EXTRACTED TEXT ->
Google frequently updates Search by optimizing rankings and adding new features. The latest involves image thumbnails alongside a Google Search result on mobile to help users determine whether they want to click on a page.
Noted by CNBC this morning, Google Search recently added a new format to help users better determine whether a search result is correct. Notably, this is separate from the image usually included on Knowledge Panel cards and other carousels.
This new format applies to the standard 10 blue links of results. For example, a query for bears would likely surface a Wikipedia article. That result now includes the primary image on the page and displays it in the top-right corner of that card underneath the page title.
Besides animals or other encyclopedia-like entries, many other searches on Google now feature an image. This includes news articles, bands, media, and products. With the latter, stores will include a thumbnail of the product being solid. Not all results will feature included images, but a majority do in our brief testing.
Overall, it’s a very useful change, with Google research finding that the feature was considered useful 91% of the time by users. The CNBC piece more broadly delved into the company’s decision-making process behind every Google Search tweak. In this case, the positive user feedback trumped the increase in latency and loading speed due to the added images.
The publication was able to sit in during an internal meeting where the company’s executives, including Google Search vice president Ben Gnomes, discussed approving features and the data it collects from a sample before any feature is approved.
In 2017, Google ran 31,584 side-by-side experiments with its raters and subsequently launched 2,453 search changes.
Google has 10,000 search raters around the world than can provide opinions in addition to the standard A/B test where a small subset of users see the feature live ahead of time. One recent test involved the Material Theme redesign of Google Search on the web.

WORK TASK ->
Please decide whether each statement below agrees with the article on Google Search image thumbnails. Answer yes or no for (a), (b) and (c), and quote the deciding words from the article.
(a) Google's research found that users considered the feature useful 91% of the time.
(b) In 2017, Google launched more search changes than the number of side-by-side experiments it ran with its raters.
(c) The new thumbnail format is the same as the image usually included on Knowledge Panel cards.

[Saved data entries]
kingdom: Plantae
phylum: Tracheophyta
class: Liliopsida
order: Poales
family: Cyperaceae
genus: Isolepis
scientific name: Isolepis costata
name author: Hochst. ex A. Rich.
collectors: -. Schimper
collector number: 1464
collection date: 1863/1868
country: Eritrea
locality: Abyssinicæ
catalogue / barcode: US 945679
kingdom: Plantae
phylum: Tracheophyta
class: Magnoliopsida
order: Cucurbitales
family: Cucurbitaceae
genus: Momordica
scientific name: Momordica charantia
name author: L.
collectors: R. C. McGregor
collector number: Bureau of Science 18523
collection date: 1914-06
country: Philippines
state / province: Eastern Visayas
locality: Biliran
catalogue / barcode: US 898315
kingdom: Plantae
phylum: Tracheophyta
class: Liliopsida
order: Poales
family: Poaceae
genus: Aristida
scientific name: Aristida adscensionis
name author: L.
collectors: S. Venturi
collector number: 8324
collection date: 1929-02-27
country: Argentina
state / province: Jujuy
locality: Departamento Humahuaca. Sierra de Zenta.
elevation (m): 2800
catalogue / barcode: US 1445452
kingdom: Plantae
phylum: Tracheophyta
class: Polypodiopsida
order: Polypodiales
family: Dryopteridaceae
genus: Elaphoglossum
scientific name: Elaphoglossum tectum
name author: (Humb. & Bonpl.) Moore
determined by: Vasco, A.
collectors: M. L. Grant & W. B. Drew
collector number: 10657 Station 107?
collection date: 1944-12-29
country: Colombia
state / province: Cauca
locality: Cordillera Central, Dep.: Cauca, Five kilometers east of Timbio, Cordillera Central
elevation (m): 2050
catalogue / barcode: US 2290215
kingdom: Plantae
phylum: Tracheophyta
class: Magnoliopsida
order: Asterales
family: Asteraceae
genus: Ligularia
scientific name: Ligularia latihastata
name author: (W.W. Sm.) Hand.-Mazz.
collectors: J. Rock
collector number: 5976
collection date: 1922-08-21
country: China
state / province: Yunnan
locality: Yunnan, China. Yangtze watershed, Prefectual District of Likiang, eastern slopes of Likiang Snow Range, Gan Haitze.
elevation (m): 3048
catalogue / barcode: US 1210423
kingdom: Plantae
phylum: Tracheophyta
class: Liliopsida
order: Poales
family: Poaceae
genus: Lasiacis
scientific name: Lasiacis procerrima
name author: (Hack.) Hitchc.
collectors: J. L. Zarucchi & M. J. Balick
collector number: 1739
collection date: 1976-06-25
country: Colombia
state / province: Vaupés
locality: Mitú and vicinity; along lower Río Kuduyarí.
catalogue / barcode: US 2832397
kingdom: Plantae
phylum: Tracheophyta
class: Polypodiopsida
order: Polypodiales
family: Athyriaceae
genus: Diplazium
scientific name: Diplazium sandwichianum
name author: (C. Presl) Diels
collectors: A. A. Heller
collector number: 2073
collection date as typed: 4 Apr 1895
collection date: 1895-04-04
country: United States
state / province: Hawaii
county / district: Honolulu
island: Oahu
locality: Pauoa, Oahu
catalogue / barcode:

RESULT BELOW ->
(a) Yes: "with Google research finding that the feature was considered useful 91% of the time by users"
(b) No: "In 2017, Google ran 31,584 side-by-side experiments with its raters and subsequently launched 2,453 search changes."
(c) No: "Notably, this is separate from the image usually included on Knowledge Panel cards and other carousels."